Sulzbacher Center
- Organization logo
- Formation: 1995
- Type: NGO
- Legal status: Foundation
- Purpose: Humanitarianism
- Headquarters: Jacksonville, Florida
- Region served: Duval County, Florida
- President/CEO: Cindy Funkhouser
- Main organ: Board of Directors
- Budget: US$5.45 million (2009)
- Website: www.sulzbacherjax.org

= Sulzbacher Center =

Non-profit organization in Florida, US

The Sulzbacher Center is the only comprehensive homeless facility in Jacksonville, Florida, where the average stay is two months. A case manager works with every client to develop a plan to transition back into the community.

==Roots==
I.M. Sulzbacher was a successful insurance broker and civic leader who entered politics during the Jacksonville Consolidation era and was elected to the Jacksonville City Council in 1968. Out of his concern for the homeless, he helped raise awareness about the problem, and convinced his fellow council members of the need for the city to help. With the support of city administrator Lex Hester, the construction of a homeless facility on city land was included in the 1993 River City Renaissance plan. The Sulzbacher Center signed a 25-year lease of the property in 1995. I. M. Sulzbacher served as a center board member who led fundraising efforts and donated his own money and time. He died on June 5, 2001, but the center became a lasting tribute to his name.

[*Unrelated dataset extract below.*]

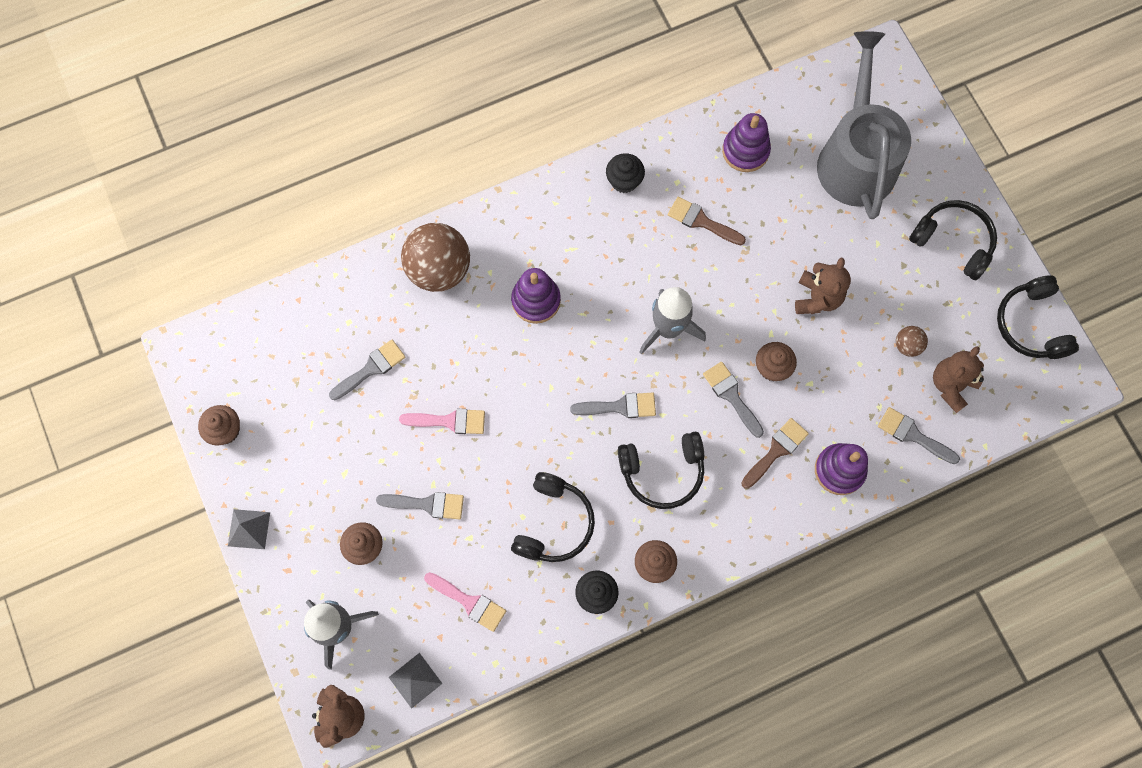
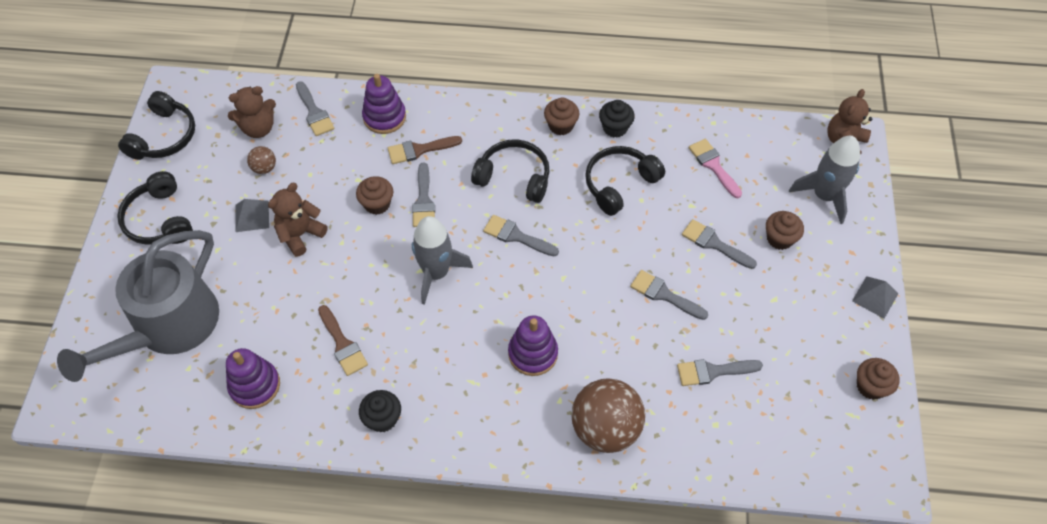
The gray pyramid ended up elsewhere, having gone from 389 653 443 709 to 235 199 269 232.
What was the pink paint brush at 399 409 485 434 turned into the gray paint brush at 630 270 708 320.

After Hester's sudden death at age 64, the Lex Hester Family Dining Room was dedicated in his memory on May 14, 2001. Linda Lanier, executive director of the center stated that Hester had, "quietly—behind the scenes as usual—made sure the homeless center was part of the River City Renaissance plan, and also that long-range funding for the center was in place. ... [The] appropriate thing to do was to name the room in honor of the man who so richly deserves it."

==Funding==
In 1998, 22% of the center's $2.2 million budget came from city and federal funds. The remaining $1.7 million came from United Way, private individuals, corporate donations and grants from foundations. The budget had grown to $5.5 million in 2009, with government providing just 11% of the total.

==Services==
The Sulzbacher Center addresses nearly all the needs of the homeless.

- Shelter – Dormitory style rooms are available for families with children, in order to keep the family together. Beds for individuals are provided in a barracks type arrangement.
- Health – Each person receives a comprehensive health assessment including medical, dental, vision and mental areas, then treatment is arranged for any problems found.
- Hunger – Three nutritious meals are provided every day of the year for all residents and for anyone else who shows up at mealtime. Many religious, civic and community organizations become Volunteer Meal Groups, who provide half of the meals served at the center. These groups take turns providing a meal on a certain date.
- Children – A separate children's building has computers, books and toys for recreation, as well as programs that feature tutoring, arts and crafts, music and scouting.
- Employment – Job placement is handled by Goodwill Industries, which provides coaching in job application and interviewing, assistance with transportation and appropriate shoes and clothing, and life skills, if needed.
- Housing – Placement in affordable, adequate housing is essential for re-integration into the community. Sulzbacher center has operated a few HUD-funded, scattered-site housing programs targeted to specific groups since 2001.